Among the sixty-four hexagrams of the I Ching, Qian comes first. It is made of six solid yang lines, a pure yang image associated with Heaven. The classic line says, “As Heaven moves with strength, the noble person strives ceaselessly.” But in Nan Huai-Chin’s reading, Qian is not a lesson in blunt force or rigid toughness. It points instead to a discipline of strength tempered by flexibility, and of knowing when to advance and when to withdraw.

One way to understand these six lines is to see them as the arc of a human life: from obscurity to prominence, from ascent to retreat. The dragon imagery of Qian is not decorative. It describes the changing posture of a person moving through the world. In that sense, life itself can be read as a kind of dragon’s training.

The first line: Hidden dragon, do not act

The dragon remains submerged; this is not the time to make a move.

This is the beginning. A person may have ability, but no opening yet. Nan Huai-Chin treats this as the stage of building substance before display. What matters here is self-cultivation, patience, restraint, and quiet preparation. There is no need to rush. Anything truly weighty takes time to ripen.

The second line: The dragon appears in the field

The dragon is seen in the field; it is favorable to meet the right people.

Now you begin to be noticed. There is room to step forward, but not to show off. At this stage, Nan emphasizes the importance of guidance, support, and working well with others. It is not yet the moment to dominate the scene. It is the moment to learn how to cooperate, how to move in rhythm with people rather than against them.

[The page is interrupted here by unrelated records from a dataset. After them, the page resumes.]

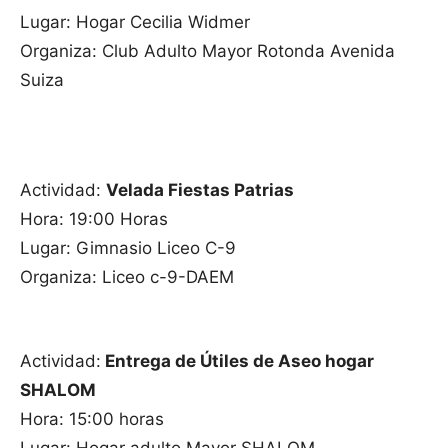
Lugar: Hogar Cecilia Widmer
Organiza: Club Adulto Mayor Rotonda Avenida
Suiza
Actividad:
Velada Fiestas Patrias
Hora: 19:00 Horas
Lugar: Gimnasio Liceo C-9
Organiza: Liceo c-9-DAEM
Actividad:
Entrega de Útiles de Aseo hogar
SHALOM
Hora: 15:00 horas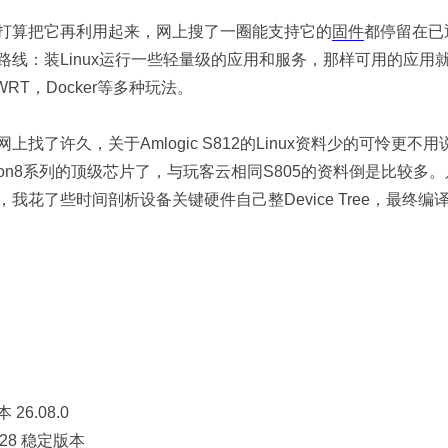
打算把它再利用起来，网上搜了一圈能支持它的
固件
都停留在已退出
路线：装Linux运行一些轻量级的应用和服务，那样可用的应用
nWRT，Docker等多种玩法。
上找了许久，关于Amlogic S812的Linux资料少的可怜更不用
eson8系列的顶级芯片了，与玩客云相同S805的资料倒是比较
我花了些时间剖析设备关键硬件自己整Device Tree，最终编译了这份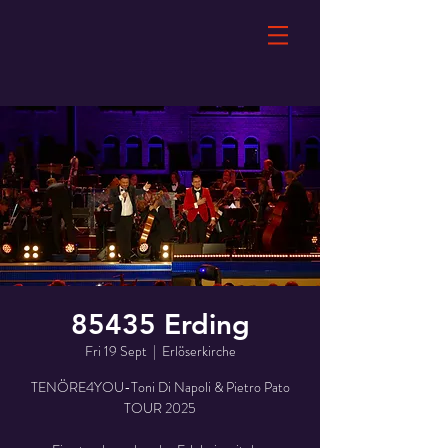
85435 Erding
Fri 19 Sept
  |  
Erlöserkirche
TENÖRE4YOU-Toni Di Napoli & Pietro Pato
TOUR 2025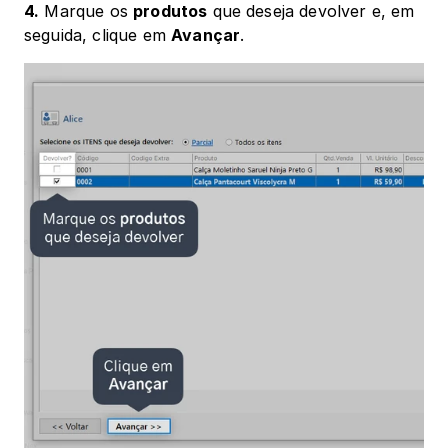
4.
 Marque os 
produtos
 que deseja devolver e, em 
seguida, clique em 
Avançar
.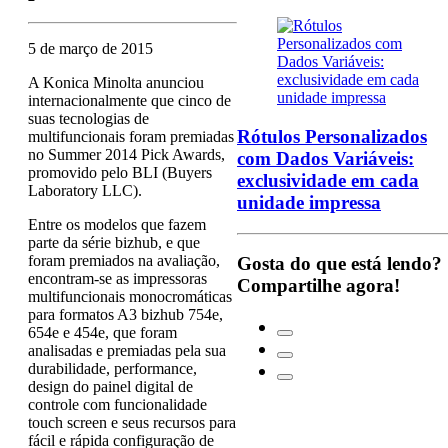
5 de março de 2015
A Konica Minolta anunciou
internacionalmente que cinco de
suas tecnologias de
Rótulos Personalizados
multifuncionais foram premiadas
no Summer 2014 Pick Awards,
com Dados Variáveis:
promovido pelo BLI (Buyers
exclusividade em cada
Laboratory LLC).
unidade impressa
Entre os modelos que fazem
parte da série bizhub, e que
foram premiados na avaliação,
Gosta do que está lendo?
encontram-se as impressoras
Compartilhe agora!
multifuncionais monocromáticas
para formatos A3 bizhub 754e,
654e e 454e, que foram
analisadas e premiadas pela sua
durabilidade, performance,
design do painel digital de
controle com funcionalidade
touch screen e seus recursos para
fácil e rápida configuração de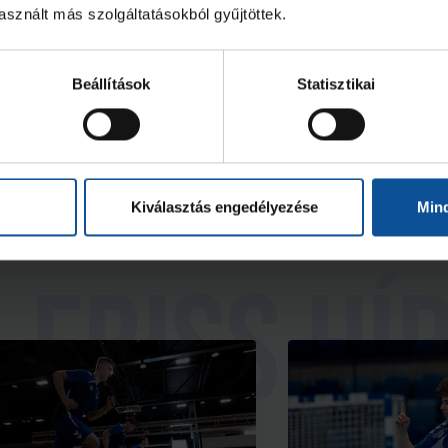
sznált más szolgáltatásokból gyűjtöttek.
idényzáró
Beállítások
Statisztikai
2026. jún. 08.
2026. máj. 23.
6
U16
Kiválasztás engedélyezése
Min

The intelligent person knows that sometimes it is better to play a supporting role.

The third line: Diligent all day, watchful at night

The noble person stays active through the day and remains cautious into the night; though there is danger, there is no blame.

By this point, some success has already been achieved. That is exactly why caution becomes more necessary. The higher one rises, the more easily carelessness turns into trouble. Nan’s warning here is that the real danger is not failure, but becoming intoxicated with success. At this level, staying steady matters even more than proving one’s talent.

The fourth line: Perhaps leaping from the abyss

On the verge of leaping, still within the depths; no blame.

This is one of the most difficult moments in life. You want to go further, but the timing is uncertain. Nan describes it as a test of judgment in the space between moving forward and holding back. Leap too early, and you may fall. Wait too long, and the opportunity may pass. What is needed is not impulse, but inner steadiness and the wisdom to recognize the right moment.

The fifth line: The flying dragon in the heavens

The dragon flies in the sky; it is favorable to meet the great person.

Here we reach the height of Qian. This is the time of influence, visibility, and full expression of one’s capacity. Nan Huai-Chin sees it as the rightful place of the upright and open-hearted noble person. Yet he also gives a clear warning: the most dangerous point is often the one where you feel most triumphant. In moments of greatest success, humility and gratitude become essential. Without them, decline is already approaching.

The top line: The overreaching dragon brings regret

A dragon flies too high; excess leads to regret.

This line is Qian’s caution against success taken too far. Nan explains that “overreaching” means going beyond what is fitting; what is too hard will eventually break. A person who becomes arrogant, obsessed with control, or blind to others may still appear powerful for a time, but the fall will be severe. Completion does not mean endless expansion. It means knowing when to stop, when to step back, and when to leave after the work is done.

The highest form of wisdom is not to remain dazzling forever, but to know where the limit lies.

Use Nine: A host of dragons without a head

When many dragons appear and none claims the lead, it is auspicious.

This final statement points to something beyond individual ambition. The dragon’s path has matured to the point where there is no longer any obsession with being first, named, or centered. For Nan Huai-Chin, this suggests a state in which the cultivated person becomes free of self-assertion, free of rivalry, free of attachment to status. It is close to the ideal often described as acting without contrivance, yet leaving nothing undone.

What Qian teaches, then, is not the crude idea of pressing forward with force from beginning to end. Its lesson is subtler:

Strength should contain softness. Fullness should know how to recede. Advance and retreat both require measure. Action must follow the time.

At every stage of life, one may be the dragon. But the real question is whether one knows when to remain hidden, when to rise, and when to let go.